Embera, a forgotten people


Presentation

Médecins du Monde France works in the area organising health brigades. The community in the picture is Amparado, located more than six hours by canoe from the capital of the municipality, Bellavista. A few days before the photo was taken, six children from the village who were sick (diarrhoea, vomiting, dehydration) were taken to the health centre in Bellavista. Some of the younger ones had already died with the same symptoms. The health centre was short of everything: not only medicines, but also medical staff. The workers had been on strike for months because they had not been paid their salaries. The last doctor had left the centre three or four months earlier and had not yet been replaced. The next day, due to lack of care, two of the six children died.
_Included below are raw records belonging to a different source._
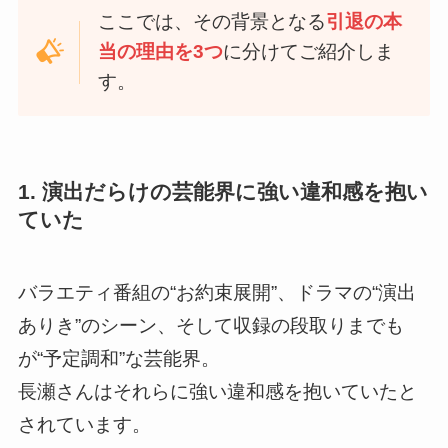
ここでは、その背景となる
引退の本
当の理由を3つ
に分けてご紹介しま
す。
1. 演出だらけの芸能界に強い違和感を抱い
ていた
バラエティ番組の“お約束展開”、ドラマの“演出
ありき”のシーン、そして収録の段取りまでも
が“予定調和”な芸能界。
長瀬さんはそれらに強い違和感を抱いていたと
されています。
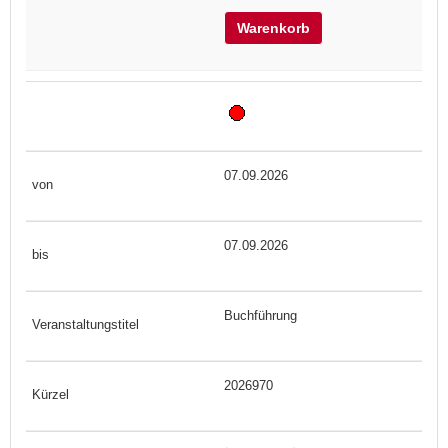
Warenkorb
07.09.2026
07.09.2026
Buchführung
2026970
This photo was taken in March 2005, in an Embera community, one of Colombia’s many indigenous ethnic groups. Some of these communities live in the department of El Chocó, deep in the jungle, amid armed conflict between guerrillas, paramilitaries, and state forces. Rivers are their only means of communication.


Biography

French photographer, currently living in Medellín, Colombia. Worked in Mexico for the newspaper Público (Milenio group) in Guadalajara and the newspaper Noroeste in Mazatlán and Culiacán. He did several reports in Nicaragua and Guatemala. He also worked in the department of Chocó in Colombia with the French NGO Médecins du Monde, as well as in Haiti after the 2010 earthquake. In Chocó, he took several photos of the indigenous and Afro-Colombian peoples of Medio Atrato. With the same NGO, he did reportages in Angola during the cholera epidemic in 2006 and on Latin American migrants on the US-Mexico border in Tijuana and Mexicali. He has held several exhibitions in France, Mexico, and Colombia.